Nat. hum. v.10 n.1 São Paulo jun. 2008

 

RESENHA

 

Adel Fernando de Almeida Vanny1

Acadêmico do Curso de Pós-Graduação em Filosofia da Universidade Federal de Santa Maria e bolsista CAPES

Endereço para correspondência

 

 

Gadamer, Hans-Georg. Hermenêutica em retrospectiva: Vol. 1. Heidegger em retrospectiva. Tradução: Marco Antônio Casanova. Petrópolis, RJ: Vozes, 2007.
ISBN 978-85-326-3450-4

O volume dez das Obras Completas (Gesammelte Werke) de Hans-Georg Gadamer, intitulado Hermenêutica em retrospectiva (Hermeneutik im Rückblick), publicado em 1995, encontra-se, na edição original, dividido em cinco seções: 1) Heidegger em retrospectiva; 2) A virada hermenêutica; 3) Hermenêutica e a Filosofia prática; 4) A posição da Filosofia na sociedade; e 5) Encontros filosóficos. Recentemente, a Editora Vozes publicou, separados em volumes, a edição brasileira das quatro primeiras seções dessa obra. Cada uma dessas partes é composta por um conjunto de ensaios do filósofo. No primeiro volume (Heidegger em retrospectiva), Gadamer expõe a senda na qual se apresentam as questões e influências que perfizeram o pensamento de Heidegger, desde 1920 até seus trabalhos mais tardios. Para tanto, o autor ampara-se na publicação das preleções e manuscritos de Martin Heidegger, datados do início da década de 20, quando este era livre-docente em Freiburg.

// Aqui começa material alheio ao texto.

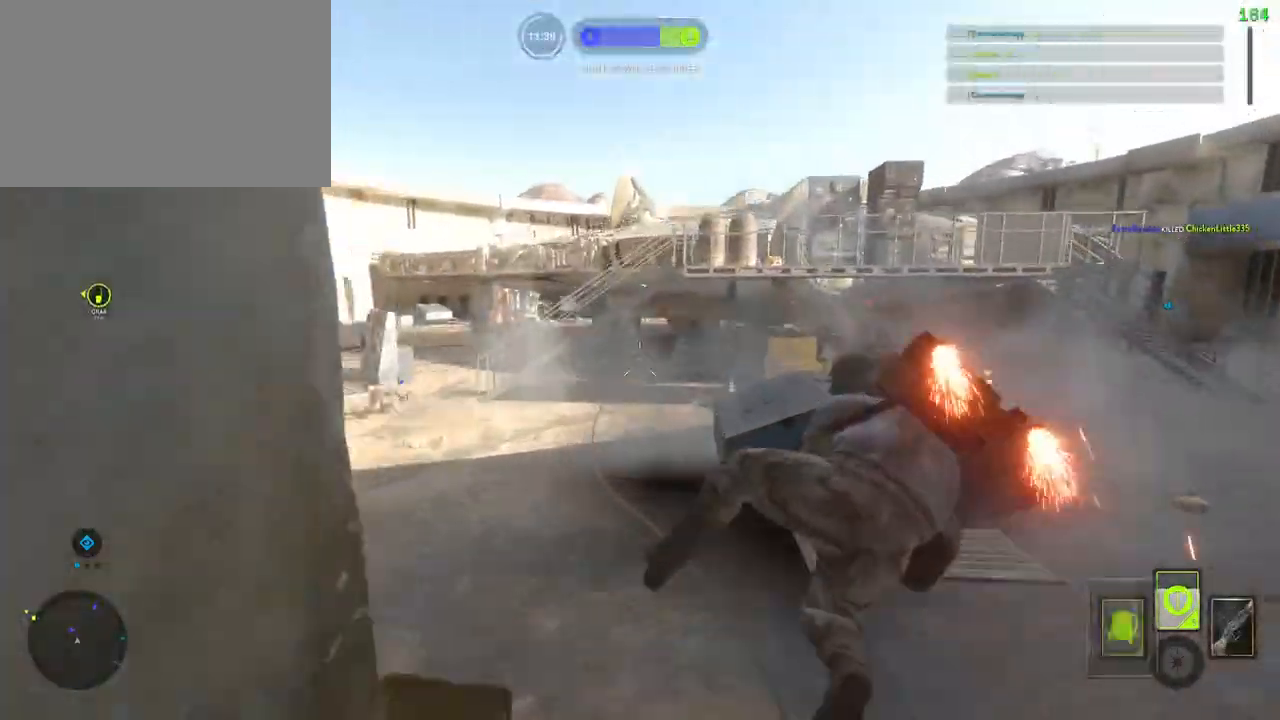
{"keys": ["shift", "w"], "mouse": [], "events": [[283, "a", "up"], [450, "a", "down"], [500, "a", "up"]]}
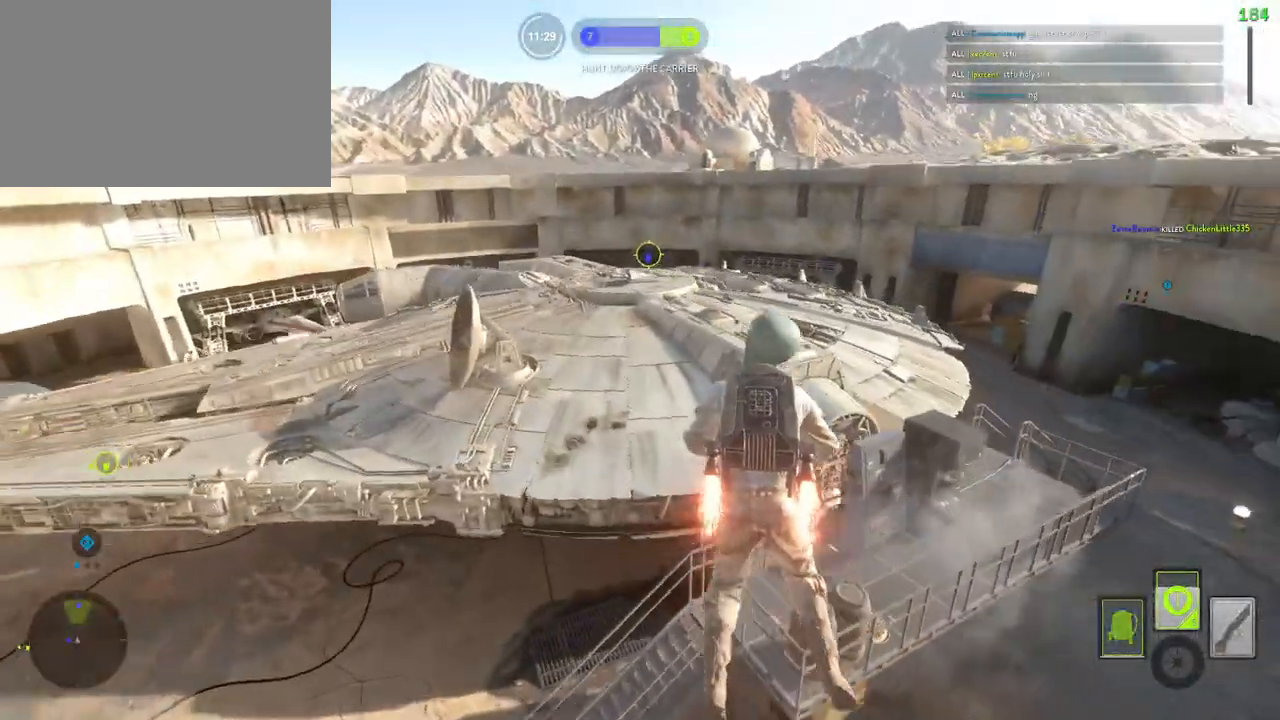
{"keys": ["shift", "w"], "mouse": []}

O livro Heidegger em retrospectiva é composto de sete ensaios que circunscrevem questões e temas centrais do pensamento heideggeriano. O primeiro ensaio é intitulado Lembranças dos momentos iniciais de Heidegger (1989). Trata-se de um relato de Gadamer a respeito do jovem Martin Heidegger nos primeiros anos como livre-docente na Universidade de Freiburg. Neste relato, o autor traça a imagem de Martin Heidegger como um inquieto teólogo e brilhante professor, cujo pensamento autônomo se impôs ao formalismo neokantiano e ao idealismo transcendental tardio de Husserl. O filósofo narra como, em 1922, transcorreu seu primeiro contato com Heidegger. A forte impressão causada por este jovem professor levou Gadamer a freqüentar todos os cursos por ele ministrados na época. Na descrição dos temas desses cursos, o autor ressalta que entrou em contato com uma linguagem nova, própria do jovem Heidegger. Para Gadamer, tal linguagem concedia matizes novos à abordagem “lógica universal”, com a qual estava acostumado (p.11). Em vista dessa nova tonalidade, o filósofo vê nos cursos ministrados pelo jovem professor a influência direta e indireta de vários autores, tais como: Dilthey, Kierkegaard, Hegel e Nietzsche. Além das influências, ele aponta para a presença de um questionamento crítico da metafísica ocidental. Na linguagem peculiar e nesse questionamento crítico emerge a nova tentativa de pensamento filosófico, ou seja, o pathos da hermenêutica da facticidade.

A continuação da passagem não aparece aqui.